[Text for analysis — start]

Join with Default-Value
Posted by Sebastian Neef on
URL: http://deprecated-apache-flink-user-mailing-list-archive.369.s1.nabble.com/Join-with-Default-Value-tp11566.html
Hi,
is it possible to assign a "default" value to elements that didn't match?
For example I have the following two datasets:
|DataSetA | DataSetB|
---------------------
|id=1 | id=1
|id=2 | id=3
|id=5 | id=4
|id=6 | id=6
When doing a join with:
A.join(B).where( KeySelector(A.id))
.equalTo(KeySelector(B.id))
The resulting dataset is:
|(DataSetA | DataSetB)|
---------------------
|(id=1 | id=1)
|(id=6 | id=6)

[Text for analysis — finish]

■ Set of tasks:
1. Reproduce verbatim every line of the records below, omitting the pictures.
2. Carry on the forum post above about assigning a default value to unmatched elements in a join, beginning after its final line.

[Entries supplied — start]

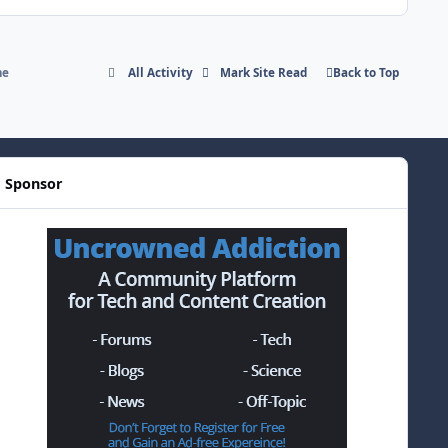
me
All Activity
Mark Site Read
Back to Top
Sponsor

[Entries supplied — finish]

■ Answer section:
1.
me
All Activity
Mark Site Read
Back to Top
Sponsor

2.
What is the best way to assign a default value to the elements id=2/id=5
from DataSet A. E.g. I need a result which looks similar to this:
|(DataSetA | DataSetB)|
---------------------
|(id=1 | id=1)
|(id=2 | Default)
|(id=5 | Default)
|(id=6 | id=6)
My idea would be to get the missing Elements from DataSetA by .filter
with (DataSetA|DataSetB) and then do a .union after creating a tuple
with a default value. But that sounds a bit over-complicated.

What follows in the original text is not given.